Things are changing, but slowly. In Nunavik, there are four community birth centres staffed by midwives who work with nurses and doctors. Southern midwives originally staffed the clinics, but as a result of an Inuit midwifery-training program, clinics in three of the four communities have Inuk midwives.
The program, which blends traditional Inuit knowledge with modern medicine, is considered one of the most innovative in the world because it blends traditional Inuit knowledge with modern medicine.
Today in Nunavik, pregnant women are assessed by midwives and physicians at 34 weeks. High-risk cases will be sent to Montreal, usually accompanied by a family member. The vast majority give birth in their own village. Obstetric evacuations have been reduced by close to 90 per cent.
Evacuation is more than a lonely experience. Women separated from family and friends during the final weeks of their pregnancies and during birth are likely to have small or premature babies as well as their own health complications, according to research cited by the National Aboriginal Health Organization. They are also more likely to suffer from postpartum depression and less likely to have success breastfeeding. While research is limited and sometimes contradictory, the experience in Greenland, where nearly all Inuit women have the option of giving birth near where they live, suggests repatriating birth is a factor in improving overall health. Greenland’s infant mortality rates declined steadily in recent years. Infants in Inuit regions of Canada are four times as likely to die as those in the rest of Canada and about twice as likely to die as those in Greenland.
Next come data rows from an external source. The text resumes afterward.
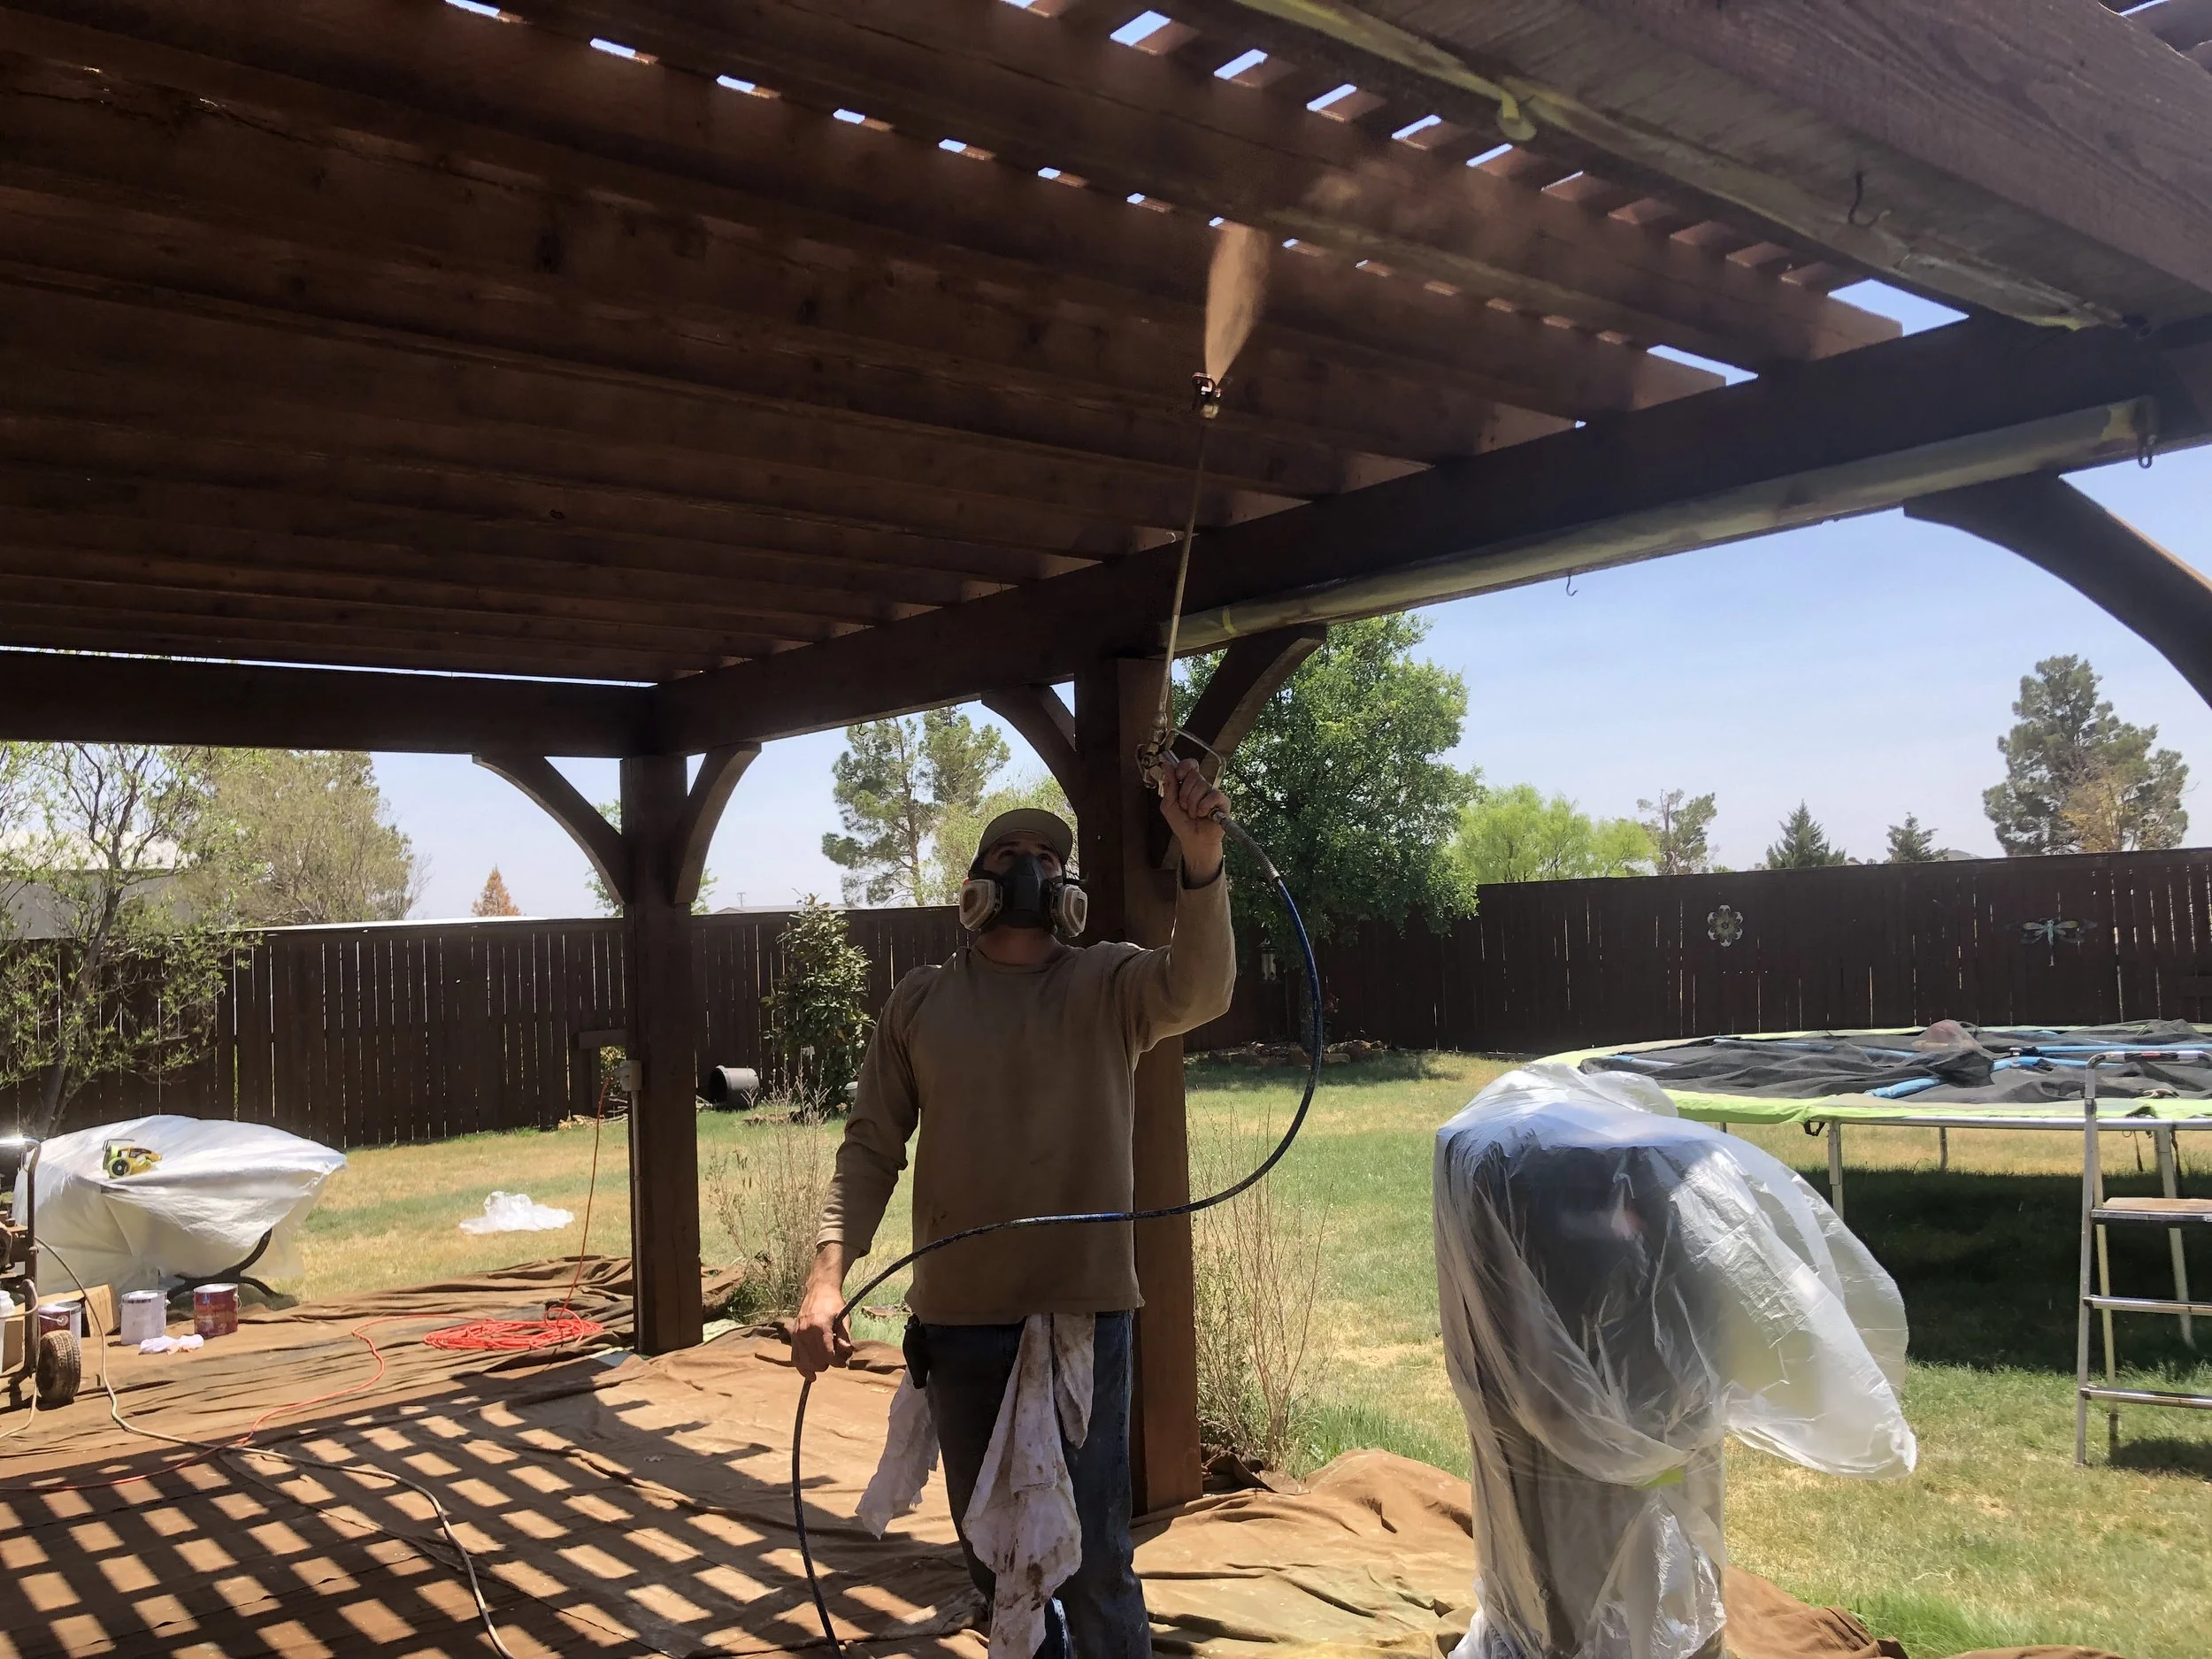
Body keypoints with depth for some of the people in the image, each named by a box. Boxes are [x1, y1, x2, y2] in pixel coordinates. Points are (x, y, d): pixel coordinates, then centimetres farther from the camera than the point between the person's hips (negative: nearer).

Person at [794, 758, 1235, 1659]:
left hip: (1083, 1310, -2)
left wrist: (1201, 858, -38)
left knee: (1092, 1558, 2)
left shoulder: (1110, 984, -1)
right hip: (957, 1315, 3)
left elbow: (1198, 989, -22)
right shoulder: (919, 1001, 4)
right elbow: (872, 1145, 2)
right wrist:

Harry Tulugak, a former mayor of Puvirnituq and an activist who played a role in returning birth there in 1986, believes repercussions are felt today.
Fifty-three-year-old Tulugak, like many of his generation, was born in an igloo. A generation later, each of his five children was born in Moose Factory. “My kids were born to strangers,” he says. “I felt a bit angry about not being there.”
Tulugak believes that dislocation among fathers and family members contributed to “social and cultural upheaval,” as well as domestic violence, substance abuse and, in some cases, suicide.
Lalonde says the federal government should actively promote an aboriginal birth policy that emphasizes collaboration. When women must be evacuated, Lalonde says health officials must ensure their experience is culturally appropriate.
Aboriginal women, many of them pregnant teenagers, are still evacuated to locations far from home, especially Inuit mothers whose small communities are spread across the North. They come to southern hospitals, including The Ottawa Hospital, when it is a matter of life and death.
In Nunavut, some low-risk mothers can now stay in their villages to give birth. But the majority must still leave home four weeks before their due date.
In 2002, researcher Dawn Smith found that evacuation was hurting mothers and babies in several ways: In the Kivalliq region of Nunavut, according to one report, some mothers don’t consider children born in Manitoba to be “real Inuit.”
“An essential component of traditional Inuit health is their connection with the land,” says University of Alberta nursing professor Vasiliki K. Douglas.
“One of the most important components of this connection is birth within the community.”
It’s a connection residents of the Hudson Bay coast of Nunavik, like Mina Tulugak, understand.
Tulugak travelled to Moose Factory to have her five children. She and her husband, Harry, were among the activists who helped bring birth back to the region. Today she works as a midwife in the Puvirnituq maternity, helping other women celebrate birth.
“This is what was robbed from us,” she says. “We took it back.”